** Prompt **
Go to the line below that has "Сведения об образовательной организации", print it and each line after it exactly, and stop after the line that has "орудования, принимать меры"; leave out pictures.

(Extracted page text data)
------------------------------------------------
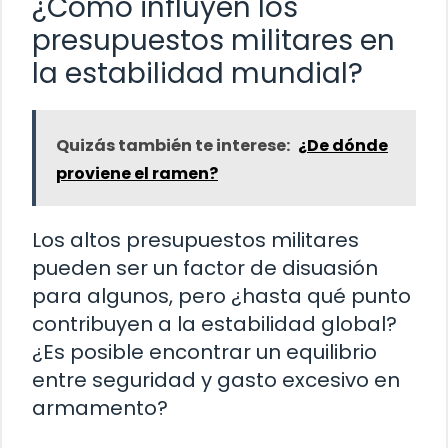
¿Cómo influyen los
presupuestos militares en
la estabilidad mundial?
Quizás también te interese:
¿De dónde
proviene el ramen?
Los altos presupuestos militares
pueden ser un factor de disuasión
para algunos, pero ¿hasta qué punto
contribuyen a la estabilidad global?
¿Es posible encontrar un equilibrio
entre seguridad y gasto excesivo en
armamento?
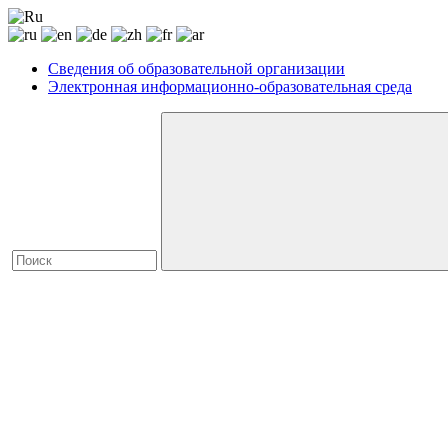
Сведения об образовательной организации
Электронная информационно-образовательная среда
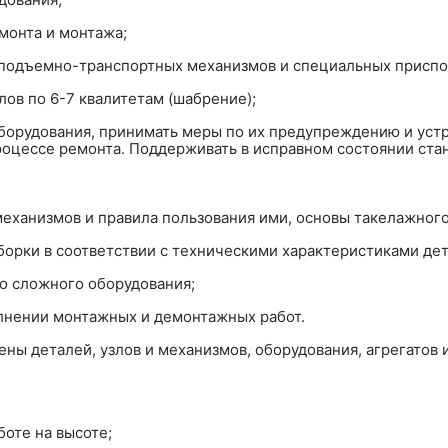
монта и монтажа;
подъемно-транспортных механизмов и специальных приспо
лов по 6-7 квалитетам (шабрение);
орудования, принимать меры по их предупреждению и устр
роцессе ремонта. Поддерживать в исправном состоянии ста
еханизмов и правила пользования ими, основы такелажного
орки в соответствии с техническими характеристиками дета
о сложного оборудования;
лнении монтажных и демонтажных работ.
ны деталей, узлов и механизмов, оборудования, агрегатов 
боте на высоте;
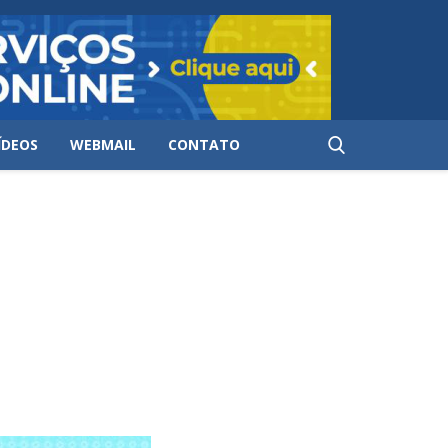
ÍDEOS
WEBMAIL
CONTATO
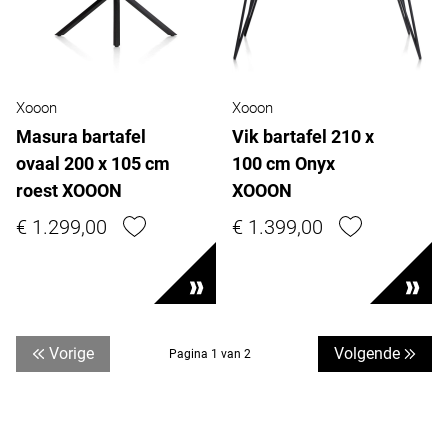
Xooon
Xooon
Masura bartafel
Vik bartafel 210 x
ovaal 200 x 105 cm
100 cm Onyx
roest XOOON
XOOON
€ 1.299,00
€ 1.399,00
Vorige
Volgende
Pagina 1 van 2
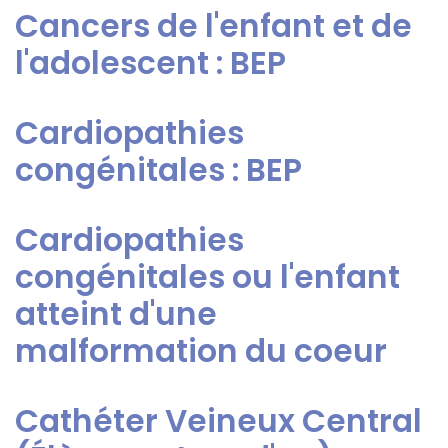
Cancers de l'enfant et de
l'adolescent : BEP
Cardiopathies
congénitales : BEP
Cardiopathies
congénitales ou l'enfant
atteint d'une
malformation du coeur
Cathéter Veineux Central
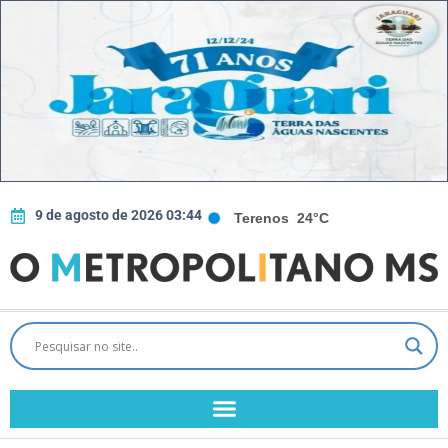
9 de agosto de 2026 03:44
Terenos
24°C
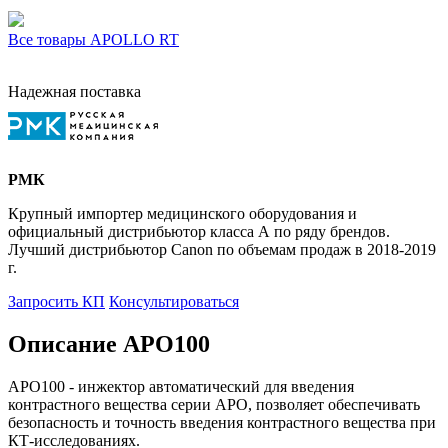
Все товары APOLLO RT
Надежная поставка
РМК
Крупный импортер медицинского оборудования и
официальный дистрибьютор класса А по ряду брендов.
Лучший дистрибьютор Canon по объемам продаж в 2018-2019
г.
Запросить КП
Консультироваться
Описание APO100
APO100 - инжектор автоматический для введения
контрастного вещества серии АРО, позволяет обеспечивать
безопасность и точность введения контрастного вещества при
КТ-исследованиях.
------------------------------------------------
** Task answer **
Сведения об образовательной организации
Электронная информационно-образовательная среда
монта и монтажа;
подъемно-транспортных механизмов и специальных приспо
лов по 6-7 квалитетам (шабрение);
орудования, принимать меры по их предупреждению и устр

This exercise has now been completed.